A rush of images bombarded my skull. I could remember bits and pieces. But i could not make sense of them. What i could clearly remember is the lunch date and our walk back to the house after it was over. I remembered feeling a sudden surge of anger at Amal. Like she was responsible for what i was feeling. That she was doing it on purpose. Then the thoughts slowly turned into darker recesses like how girls like her play with fire and how they eventually get burnt...

The thoughts sounded like a recording from the book of a demented soul. Yet, it feels as if it was in my head, goading me..

I was so confused at that incident when i remembered how much the anger roared until it turned into a raging volcano of pure hatred. I remembered a voice whispering in my head that she needed to be punished....

It was like a scene from a movie.

I remembered changing places whenever she was near because the need to hurt her was getting unbearable. So i simply stayed away because there's still a rational part of my mind telling me that it didn't make any sense!
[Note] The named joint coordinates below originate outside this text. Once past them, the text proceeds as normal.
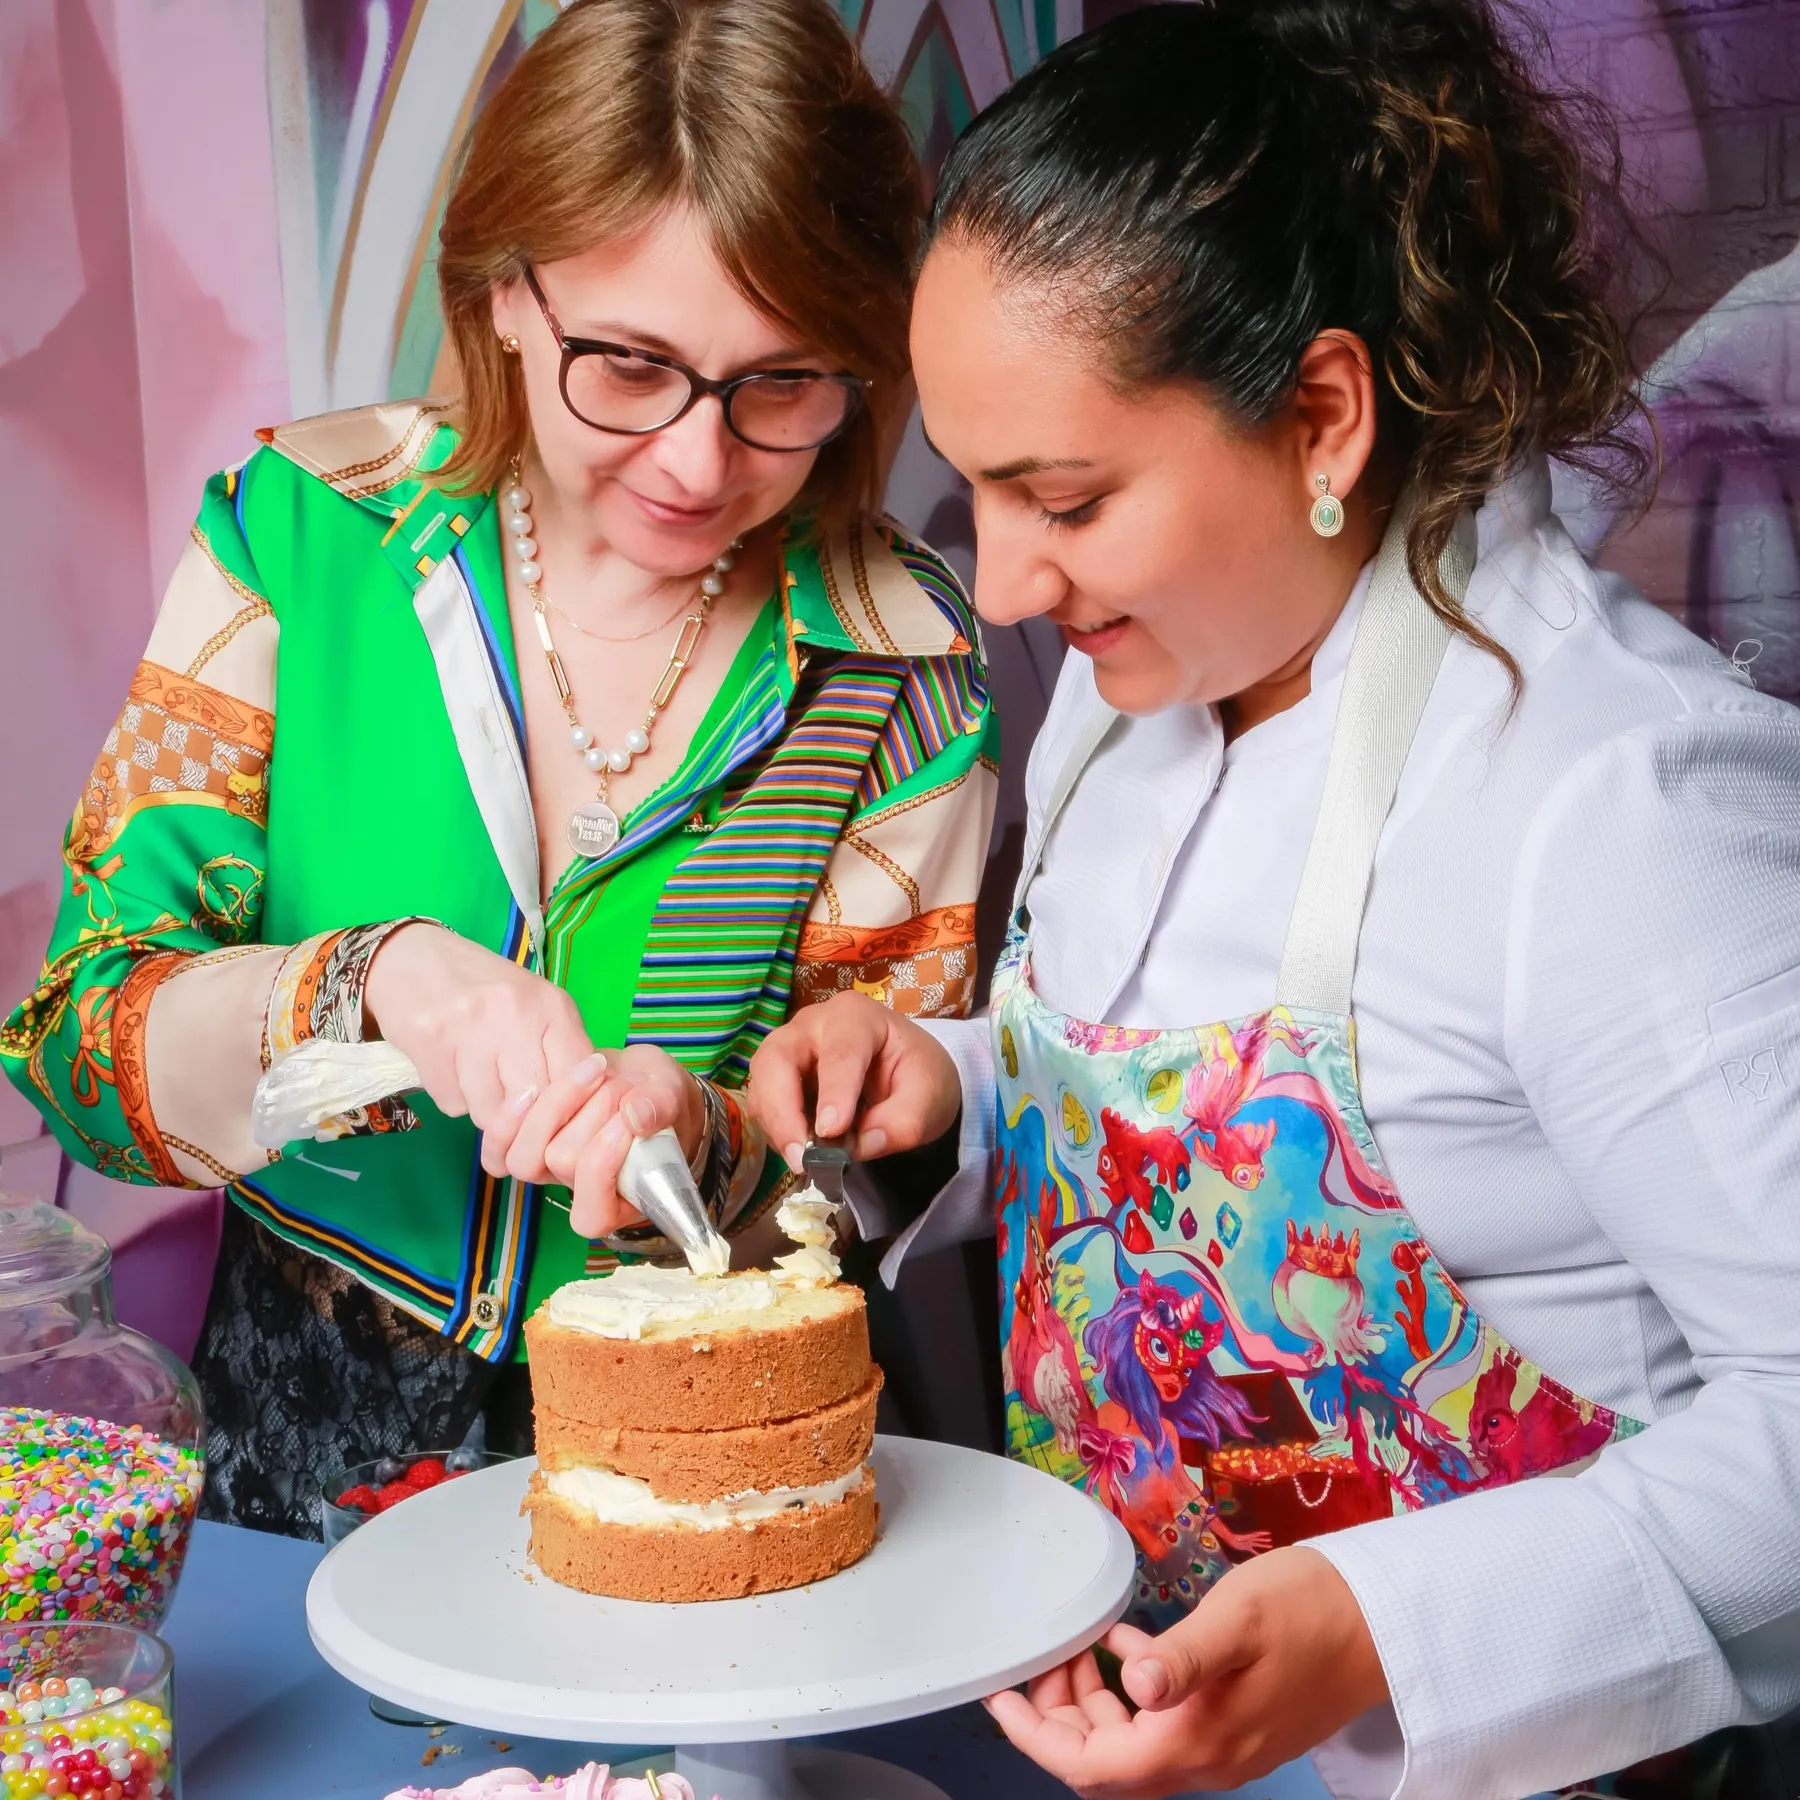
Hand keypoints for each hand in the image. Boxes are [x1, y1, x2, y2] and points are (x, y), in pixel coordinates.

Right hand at [363, 922, 594, 1135]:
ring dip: (485, 1108)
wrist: (412, 957)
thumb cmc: (484, 988)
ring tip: (478, 1078)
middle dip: (523, 1115)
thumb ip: (561, 1050)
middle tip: (512, 1101)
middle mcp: (515, 1013)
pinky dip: (454, 1097)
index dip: (567, 1106)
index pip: (575, 1078)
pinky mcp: (429, 1040)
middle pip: (533, 1104)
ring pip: (489, 1111)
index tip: (554, 1111)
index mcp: (551, 1005)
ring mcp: (470, 1026)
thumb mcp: (536, 1005)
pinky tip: (451, 1069)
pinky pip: (451, 1103)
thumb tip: (582, 1105)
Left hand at [490, 1042, 705, 1238]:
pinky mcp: (525, 1144)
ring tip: (592, 1072)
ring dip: (558, 1103)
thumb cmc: (657, 1098)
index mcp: (620, 1202)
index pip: (592, 1214)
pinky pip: (497, 1150)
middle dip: (594, 1112)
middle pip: (563, 1164)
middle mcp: (578, 1192)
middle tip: (622, 1084)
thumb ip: (662, 1105)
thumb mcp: (671, 1096)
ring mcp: (548, 1170)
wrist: (633, 1080)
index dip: (602, 1166)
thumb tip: (637, 1116)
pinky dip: (509, 1119)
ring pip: (528, 1154)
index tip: (628, 1118)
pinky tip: (531, 1090)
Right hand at [746, 990, 960, 1167]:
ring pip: (761, 1082)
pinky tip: (804, 1149)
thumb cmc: (919, 1074)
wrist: (910, 1074)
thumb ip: (905, 1122)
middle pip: (777, 1058)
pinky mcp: (780, 1076)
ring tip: (804, 1160)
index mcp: (856, 1017)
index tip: (831, 1132)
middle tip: (800, 1156)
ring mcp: (791, 1048)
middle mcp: (814, 1024)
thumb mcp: (931, 1096)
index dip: (833, 1093)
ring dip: (776, 1125)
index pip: (840, 1053)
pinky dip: (777, 1131)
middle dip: (782, 1110)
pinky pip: (764, 1103)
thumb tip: (864, 1145)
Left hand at [985, 1548, 1387, 1797]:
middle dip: (1060, 1719)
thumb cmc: (1311, 1610)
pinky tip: (1132, 1645)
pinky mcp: (1241, 1728)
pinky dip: (1135, 1695)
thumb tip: (1135, 1680)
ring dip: (1096, 1705)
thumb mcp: (1238, 1619)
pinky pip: (1166, 1727)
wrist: (1385, 1624)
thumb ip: (1182, 1654)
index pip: (1093, 1766)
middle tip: (1044, 1661)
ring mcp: (1227, 1749)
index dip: (1036, 1738)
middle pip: (1107, 1764)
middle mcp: (1208, 1760)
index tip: (1000, 1699)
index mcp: (1197, 1742)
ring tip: (1082, 1646)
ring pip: (1135, 1746)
But i can't remember much after lying down. Nothing. Zilch.

I don't know why the thoughts sounded like mine but I know that what ever I do, I will never hurt Amal. But then i was so scared of what was happening to me. Am i going crazy?!

That voice in my mind, was i imagining it? What was it? What about the surge of baseless anger?

One thing was certain.

Perhaps I have a certain mental illness and I need to see a doctor!
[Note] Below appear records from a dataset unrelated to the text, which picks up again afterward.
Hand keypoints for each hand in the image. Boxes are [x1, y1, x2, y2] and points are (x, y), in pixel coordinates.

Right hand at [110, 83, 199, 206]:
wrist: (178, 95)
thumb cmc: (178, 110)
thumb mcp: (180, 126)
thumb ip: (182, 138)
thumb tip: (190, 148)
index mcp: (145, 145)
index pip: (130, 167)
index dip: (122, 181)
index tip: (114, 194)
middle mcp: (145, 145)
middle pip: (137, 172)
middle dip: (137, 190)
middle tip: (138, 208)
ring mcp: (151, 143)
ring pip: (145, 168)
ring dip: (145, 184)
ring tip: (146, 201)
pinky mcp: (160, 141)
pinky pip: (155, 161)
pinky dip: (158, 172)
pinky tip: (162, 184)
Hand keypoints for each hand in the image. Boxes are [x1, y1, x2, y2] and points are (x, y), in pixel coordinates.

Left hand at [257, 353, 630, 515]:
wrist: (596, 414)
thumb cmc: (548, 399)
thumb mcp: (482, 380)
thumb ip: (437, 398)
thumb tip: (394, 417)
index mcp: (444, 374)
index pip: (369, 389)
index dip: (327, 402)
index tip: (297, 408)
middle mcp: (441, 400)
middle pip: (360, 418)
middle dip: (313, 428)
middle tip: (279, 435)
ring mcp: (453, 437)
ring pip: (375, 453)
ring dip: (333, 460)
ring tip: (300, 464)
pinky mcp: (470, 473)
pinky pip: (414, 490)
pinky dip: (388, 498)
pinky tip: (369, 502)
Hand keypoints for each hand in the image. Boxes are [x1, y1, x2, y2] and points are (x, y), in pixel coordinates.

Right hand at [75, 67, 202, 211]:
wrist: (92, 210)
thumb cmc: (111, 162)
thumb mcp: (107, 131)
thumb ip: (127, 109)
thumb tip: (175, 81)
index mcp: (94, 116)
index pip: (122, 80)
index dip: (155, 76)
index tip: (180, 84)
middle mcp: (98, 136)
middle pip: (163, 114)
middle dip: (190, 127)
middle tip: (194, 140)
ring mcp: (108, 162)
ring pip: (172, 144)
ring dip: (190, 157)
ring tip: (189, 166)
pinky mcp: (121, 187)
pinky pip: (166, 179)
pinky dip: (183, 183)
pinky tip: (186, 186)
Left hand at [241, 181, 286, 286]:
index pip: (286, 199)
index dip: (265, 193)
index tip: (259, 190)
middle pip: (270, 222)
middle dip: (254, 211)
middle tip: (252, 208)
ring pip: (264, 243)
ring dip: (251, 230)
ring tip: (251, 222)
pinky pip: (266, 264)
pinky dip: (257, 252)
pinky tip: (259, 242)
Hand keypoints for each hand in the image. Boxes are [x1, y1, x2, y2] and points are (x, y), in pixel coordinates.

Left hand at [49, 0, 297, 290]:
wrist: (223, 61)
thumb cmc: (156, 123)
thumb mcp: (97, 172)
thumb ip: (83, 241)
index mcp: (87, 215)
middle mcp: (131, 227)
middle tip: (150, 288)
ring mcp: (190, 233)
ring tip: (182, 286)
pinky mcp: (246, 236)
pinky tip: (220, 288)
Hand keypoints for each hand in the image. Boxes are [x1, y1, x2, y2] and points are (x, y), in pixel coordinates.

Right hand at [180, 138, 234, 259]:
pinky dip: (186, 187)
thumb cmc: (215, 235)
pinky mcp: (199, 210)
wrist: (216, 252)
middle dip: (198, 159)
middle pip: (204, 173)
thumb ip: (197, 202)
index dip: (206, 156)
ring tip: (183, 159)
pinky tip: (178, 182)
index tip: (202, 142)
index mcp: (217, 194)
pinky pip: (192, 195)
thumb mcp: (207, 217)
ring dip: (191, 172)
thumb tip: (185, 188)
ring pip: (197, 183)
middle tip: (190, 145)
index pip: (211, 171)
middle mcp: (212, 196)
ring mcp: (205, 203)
I said the waking up azkar but when I walked out of the room, I realized that it is nighttime.

Was I asleep for an entire day?

Or did I not sleep for long and it is still night?

Where is Amal anyway?

I found her in the living room, lying on the sofa. I hurried to her side even though acting so suddenly sent me into a dizzy spell. Amal opened her eyes and stared at me. Her eyes are red and she looks to be in pain.
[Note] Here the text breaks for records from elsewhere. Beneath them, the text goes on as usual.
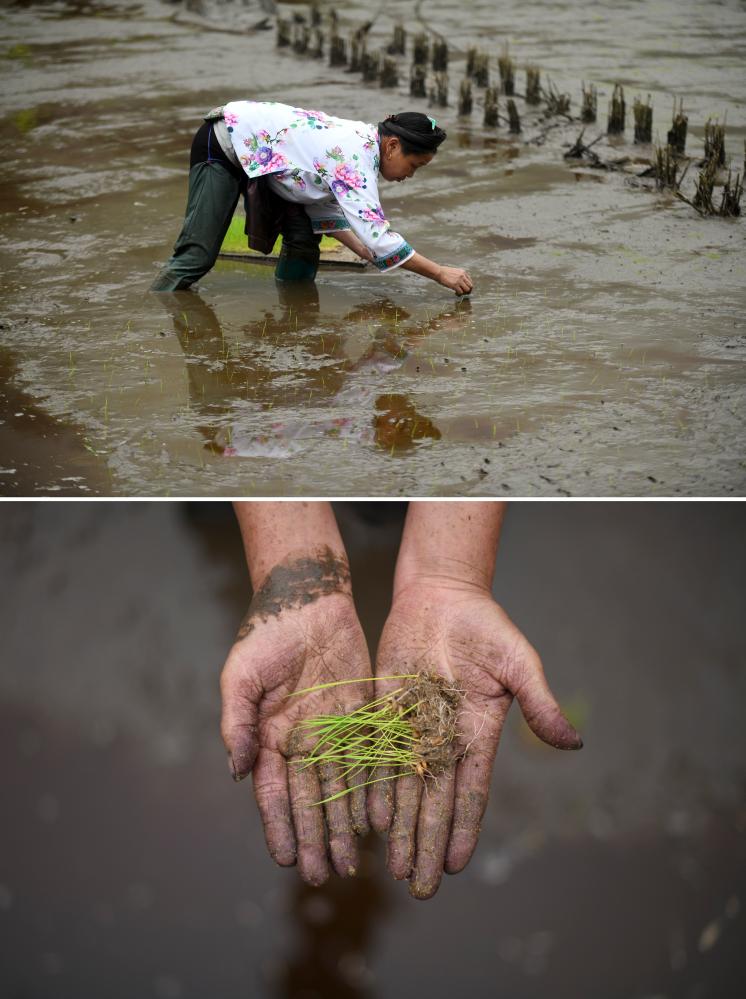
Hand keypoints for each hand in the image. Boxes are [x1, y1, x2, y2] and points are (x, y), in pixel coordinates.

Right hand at [220, 581, 372, 885]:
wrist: (307, 599)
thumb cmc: (266, 634)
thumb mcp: (241, 676)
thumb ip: (238, 723)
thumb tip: (237, 772)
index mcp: (270, 735)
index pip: (275, 791)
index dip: (281, 826)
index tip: (288, 859)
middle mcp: (303, 740)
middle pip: (310, 798)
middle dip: (317, 838)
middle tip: (326, 876)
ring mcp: (334, 729)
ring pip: (341, 786)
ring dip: (345, 824)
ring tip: (354, 863)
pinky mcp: (363, 713)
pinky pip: (370, 756)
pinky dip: (373, 788)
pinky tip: (379, 818)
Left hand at [367, 581, 581, 898]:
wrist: (443, 596)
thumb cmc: (487, 627)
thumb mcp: (519, 662)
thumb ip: (540, 703)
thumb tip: (574, 743)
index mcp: (478, 733)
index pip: (470, 791)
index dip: (460, 828)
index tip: (453, 866)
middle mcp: (443, 738)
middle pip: (433, 800)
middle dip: (425, 843)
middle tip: (417, 888)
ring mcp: (412, 725)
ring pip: (403, 786)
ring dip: (399, 827)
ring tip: (392, 868)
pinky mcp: (385, 708)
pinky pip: (376, 754)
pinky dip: (373, 785)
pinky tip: (368, 817)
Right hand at [437, 265, 472, 294]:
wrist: (439, 272)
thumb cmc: (444, 272)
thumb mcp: (454, 271)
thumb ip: (459, 275)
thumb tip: (461, 282)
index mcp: (463, 272)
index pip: (470, 281)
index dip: (468, 286)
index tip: (464, 288)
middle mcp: (463, 276)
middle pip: (470, 286)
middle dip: (468, 290)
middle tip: (463, 293)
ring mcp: (459, 281)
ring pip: (467, 290)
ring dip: (463, 293)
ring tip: (458, 293)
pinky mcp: (455, 285)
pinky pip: (460, 292)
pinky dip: (458, 294)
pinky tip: (455, 293)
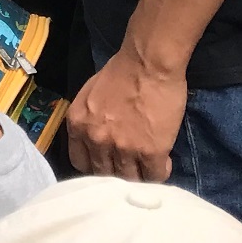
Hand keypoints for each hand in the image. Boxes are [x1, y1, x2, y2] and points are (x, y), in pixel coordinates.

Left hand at [66, 46, 185, 181]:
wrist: (148, 63)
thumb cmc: (121, 71)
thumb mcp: (89, 95)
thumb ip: (88, 120)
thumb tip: (95, 138)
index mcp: (78, 124)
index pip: (80, 162)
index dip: (95, 166)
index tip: (107, 163)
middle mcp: (96, 139)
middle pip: (104, 174)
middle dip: (118, 173)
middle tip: (131, 167)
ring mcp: (123, 148)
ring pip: (129, 179)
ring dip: (140, 175)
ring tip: (147, 165)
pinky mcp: (150, 151)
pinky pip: (154, 176)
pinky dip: (159, 173)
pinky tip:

"Uncle Saif!" She cried. Tears pooled her eyes and she said "take me to the hospital I think I'm dying!" She told me. Her voice is soft and it seems pained. A wave of panic crashed upon me. Why are we both ill!

Ya Allah! What happened to little?

I borrowed a lot of courage and ignored my own condition. I took the car keys and placed my phone in my pocket. Then I carried her to the car. I put her at the back seat so she can lie there comfortably and then went to close the house. All of these was done in quick succession because all I wanted was to see us safely in a hospital where a doctor can tell me she is going to be fine!

I entered the car and drove her to a private clinic. As soon as the doctors saw me, Amal was placed on a stretcher and soon, wheeled away into the emergency room! I gazed upon my hand, wondering what the blood was all about. Wait. Blood. Amal?

I looked around frantically until I saw a nurse.

"Don Allah. Call Dr Rasheeda for me. I beg you" I pleaded.